Mais il a donc fortement contribué à la démocratisation du numérique car le paysage serait très différent si chaque société devait payer des licences à IBM pour AIX, AT&T pour UNIX, Microsoft pour Windows, Oracle … Sans logiciel open source, on n’aurait pas non plus de macOS, iOS, Android… et le monde serait dominé par Microsoft !

Outre le monde du développement, l’open source est très utile dans notre domaine.

Je pense au projet open source Cloud Carbon Footprint qui permet d’évaluer l’empreinte carbone des solutions déployées chez AWS, GCP et Azure. C’est d’ailleurs un bon équilibre entre une petite communauté de développeurs en partie bénévole mais supportée par une société américaine thoughtworks qui rémunère une équipe qui participe au projet.

Et quand le monde de l’open source est associé avec l’open data, on a un couple gagnant. C’est le cas de Boavizta. Dans notre démarche Numérique Responsable, nous sommes tous confrontés à des problématiques de mesure d’impact. Sans ce collectif, nous n’aurions accès à peu d’application et de données de base sans oublier les méthodologies proposées par l’association.

Je pense même que des services comme Fruggr devraient être dans le domaine de l' »open source » pour qu’il n’y ait le moins de freins possible à la mesure et à l’amélioration des sites web de toutes les entreprises, associations ou collectivités. Sur le modèle du projet Cloud Carbon Footprint (CCF) cité précédemment, le projet pourrait être supporté par plein d’acteurs de l’éco-système (pourquoi pas les membres fondateurs de l’INR, l’Ademe, des entreprises de la tech…).

Conclusion

Vouloir utiliser des logiciels open source part d’une bonne intention. Mais comme nous l’avons vu dans cet article, le lien entre Numérique Responsable et open source est faible et non réciproque.
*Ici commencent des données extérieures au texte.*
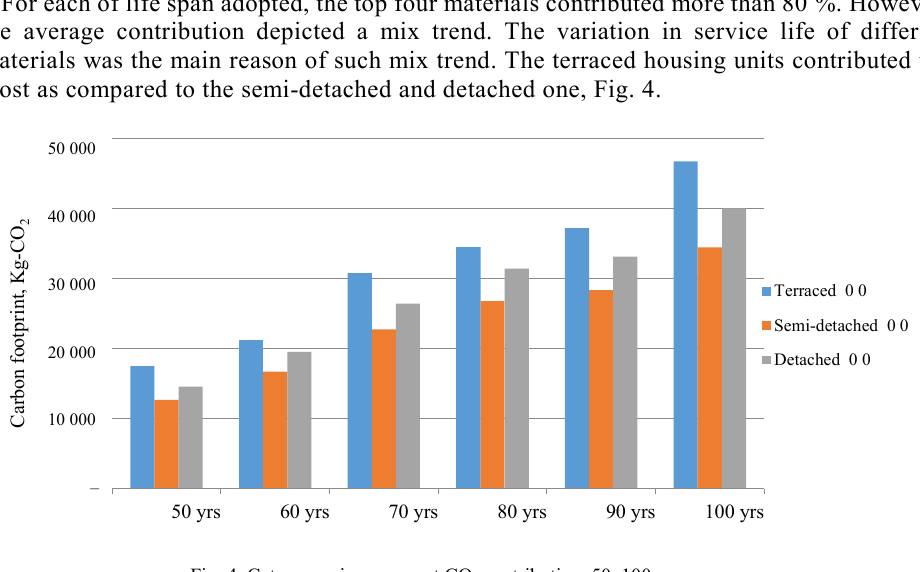
Fig. 4. Category wise recurrent CO 2 contribution, 50–100 years span The 1 st span of 10 years (50 to 60) observed 26 % increase, 2 nd span (60 to 70 yrs.) 41 %, 3 rd span (70 to 80 yrs.) 15 %, 4 th span (80 to 90 yrs.) 7 % and the last span (90 to 100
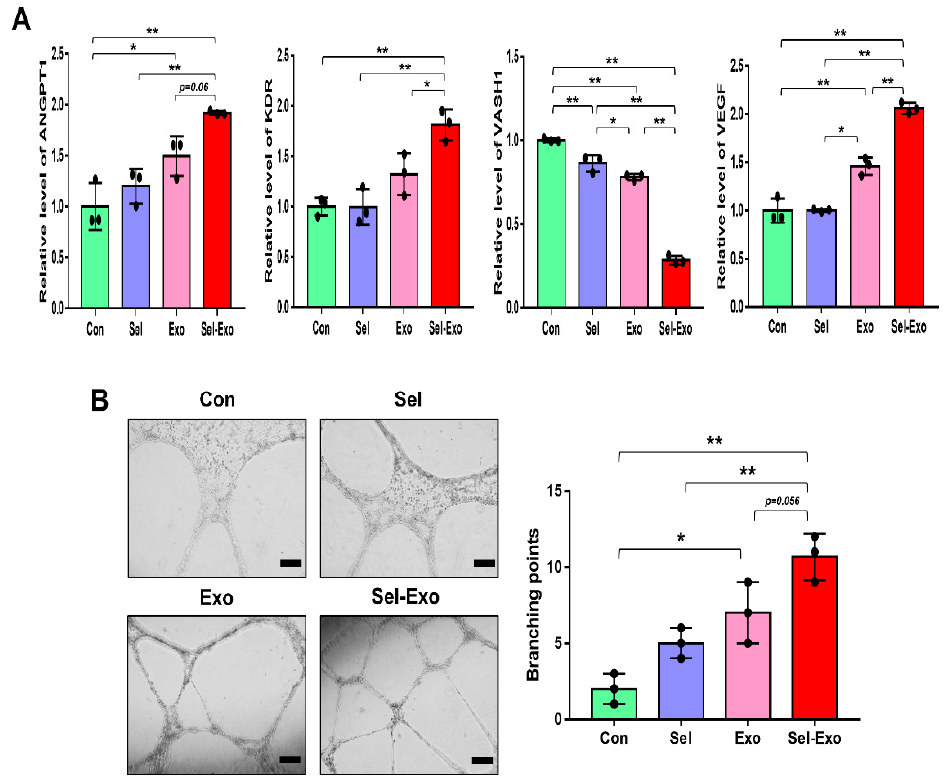
Figure 5. Effects of selenium, exosomes, and selenium-treated exosomes on angiogenic potential in vitro. ( A ) The expression levels of pro-angiogenic and anti-angiogenic mRNAs were evaluated by real-time PCR. ( B ) An in vitro tube formation assay was performed using Matrigel. Tube-like structures were observed using an inverted microscope (100 × magnification, scale bar = 200 µ m). A representative image of three independent experiments is shown. Data are expressed as the mean ± SD of three independent experiments. * Significant difference from control, p < 0.05. ** Significant dif- ference from control, p < 0.01.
Le seul point qui émerge est l’aspect social car la gratuité permet sa diffusion à tous.

Or si je mets de côté les logiciels destinés aux développeurs qui sont souvent de qualité car un business model a été trouvé, ce n’est pas le cas du grand public.
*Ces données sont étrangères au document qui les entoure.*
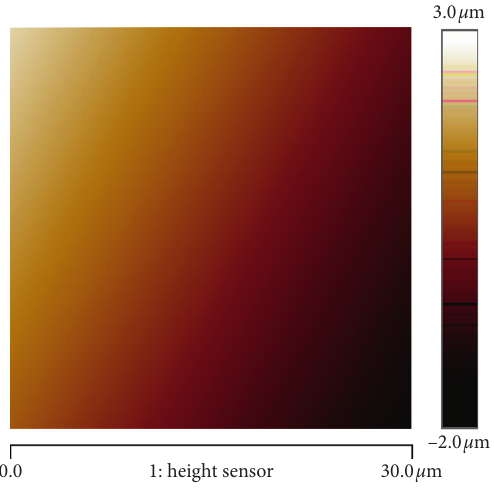
Figure 8: Nanomorphology of #70 matrix asphalt +30% activated Buton rock powder.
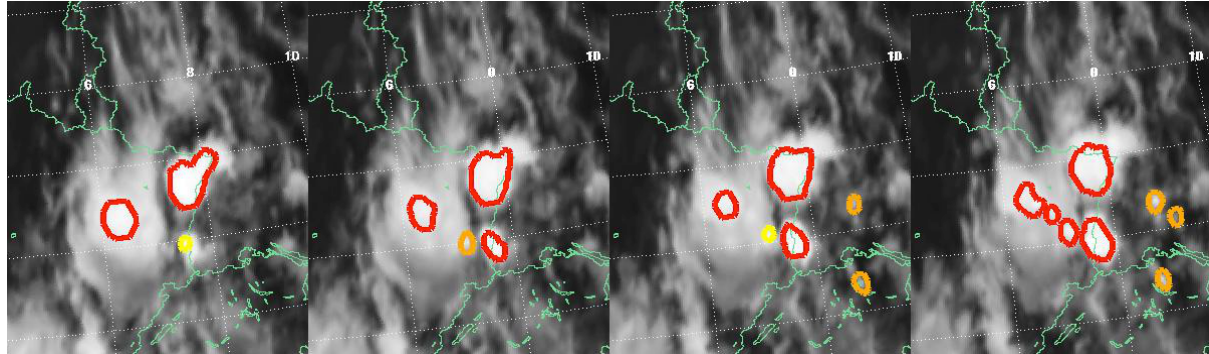
Fig. 6. Development of new thunderstorm cells in an orographic environment over the Black Forest and Jura Mountains in the night of 3 July 2010 between 22:30 and 23:15UTC. The plots show the cell objects as polygons in the same colours as in Cb-TRAM (yellow: CI; orange: rapid development; red: mature thunderstorm) on top of the IR10.8 satellite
Et l’évolution des usages consistant à utiliser une plateforme plutôt qu’un logiciel installé sur sa machine, n’a fait qu’empirer les choses. En plus des coûts de développement, s’ajoutent les coûts d’hébergement. Insister sur la gratuité ne fait que pousser les citoyens vers des plateformes où ils sont eux-même le produit.

Le véritable enjeu du Numérique Responsable n’est pas de pousser vers les logiciels open source mais de questionner les plateformes sur l’opacité des algorithmes, l’usage de ces algorithmes et des données… et peut être commencer par remettre en cause l’usage de LinkedIn & consort.